Fifteen years ago, Julia Mackey travelled to Normandy, France, for the 60th anniversary of the D-Day landings.

That trip — the people she met, the places she stood and the stories she heard — inspired her to write the play Jake’s Gift. The play has won many awards over the past 13 years, and later this month, Mackey will be returning to Normandy to perform the play on the very beach where so many Canadian soldiers lost their lives on D-Day.

Mackey, who lives in Wells, will be performing Jake’s Gift in English and in French at various venues in Normandy, France, including the Juno Beach Centre, between June 1 and June 10.

To help make this all possible, she is performing Jake’s Gift as a fundraiser this Saturday night (May 18) at the Sunset Theatre in Wells.

Doors open at 7:30 p.m., and the show begins at 8 p.m. Tickets are $15. There will be a reception after the show in the lobby.

In June 2004, Mackey travelled to Normandy for the 60th anniversary of D-Day. She attended many ceremonies, walked the coastline and interviewed dozens of veterans who had returned for the occasion. The experiences of the veterans, her own discoveries, and a lifelong interest in Remembrance Day led to the development of the play at The Sunset Theatre in August 2006.
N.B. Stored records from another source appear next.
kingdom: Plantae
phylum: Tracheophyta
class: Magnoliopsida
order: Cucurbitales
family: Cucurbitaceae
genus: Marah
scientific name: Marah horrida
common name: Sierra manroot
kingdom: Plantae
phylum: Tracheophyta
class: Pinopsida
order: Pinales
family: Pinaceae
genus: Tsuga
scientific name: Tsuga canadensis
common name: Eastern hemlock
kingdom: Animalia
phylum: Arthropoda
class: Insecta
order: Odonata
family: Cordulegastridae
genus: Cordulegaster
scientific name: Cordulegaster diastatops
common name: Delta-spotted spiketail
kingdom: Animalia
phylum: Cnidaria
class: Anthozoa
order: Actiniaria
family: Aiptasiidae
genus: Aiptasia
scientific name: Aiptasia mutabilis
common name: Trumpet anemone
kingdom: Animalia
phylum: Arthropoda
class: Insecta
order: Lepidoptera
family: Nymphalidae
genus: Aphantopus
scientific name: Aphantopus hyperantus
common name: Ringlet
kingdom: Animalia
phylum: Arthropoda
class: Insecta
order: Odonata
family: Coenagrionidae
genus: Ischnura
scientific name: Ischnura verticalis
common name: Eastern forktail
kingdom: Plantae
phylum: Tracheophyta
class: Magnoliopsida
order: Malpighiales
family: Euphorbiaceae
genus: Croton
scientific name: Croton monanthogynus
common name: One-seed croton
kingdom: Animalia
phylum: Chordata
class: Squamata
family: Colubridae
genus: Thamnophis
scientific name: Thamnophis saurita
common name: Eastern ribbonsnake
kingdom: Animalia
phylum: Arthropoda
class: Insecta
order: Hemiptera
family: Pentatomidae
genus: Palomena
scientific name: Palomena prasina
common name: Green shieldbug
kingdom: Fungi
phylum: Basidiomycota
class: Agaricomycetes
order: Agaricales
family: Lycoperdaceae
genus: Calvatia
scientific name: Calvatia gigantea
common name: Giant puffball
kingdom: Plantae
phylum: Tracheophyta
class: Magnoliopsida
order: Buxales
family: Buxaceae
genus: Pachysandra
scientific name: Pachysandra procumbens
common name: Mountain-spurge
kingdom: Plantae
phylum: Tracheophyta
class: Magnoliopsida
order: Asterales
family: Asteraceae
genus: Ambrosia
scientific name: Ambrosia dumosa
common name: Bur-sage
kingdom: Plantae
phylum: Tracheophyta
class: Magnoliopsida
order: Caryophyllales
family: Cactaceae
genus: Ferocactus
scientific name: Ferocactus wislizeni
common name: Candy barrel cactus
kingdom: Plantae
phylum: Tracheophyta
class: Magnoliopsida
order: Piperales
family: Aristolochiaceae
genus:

Jake’s Gift is a multiple-award-winning play about a World War II veteran’s reluctant return to Normandy for the 60th Anniversary of the D-Day landings.

While revisiting the shores of Juno Beach, Jake encounters Isabelle, a precocious 10-year-old from the local village. Isabelle’s inquisitive nature and charm challenge the old soldier to confront some long-ignored ghosts, most notably the war-time death of his eldest brother, Chester.

At its heart, Jake’s Gift is about the legacy of remembrance and makes personal the story behind one soldier’s grave.

“Jake’s journey is about going back and taking the final journey to go back and find his brother’s grave,” said Mackey. “It’s something he’s been avoiding for 60 years.”

When Jake meets Isabelle, she encourages him to have a graveside conversation with his brother, explains Mackey.

“That conversation is really a cathartic memory where he realizes that what he did during the war is important,” she said. “I think like many soldiers I met over there, he just doesn’t want to talk about it.”

Since 2007, Jake’s Gift has gone on to play at festivals and theatres in more than 250 communities across Canada, including International stops to Washington State, the U.K. and in France for the 70th and 73rd anniversaries of D-Day.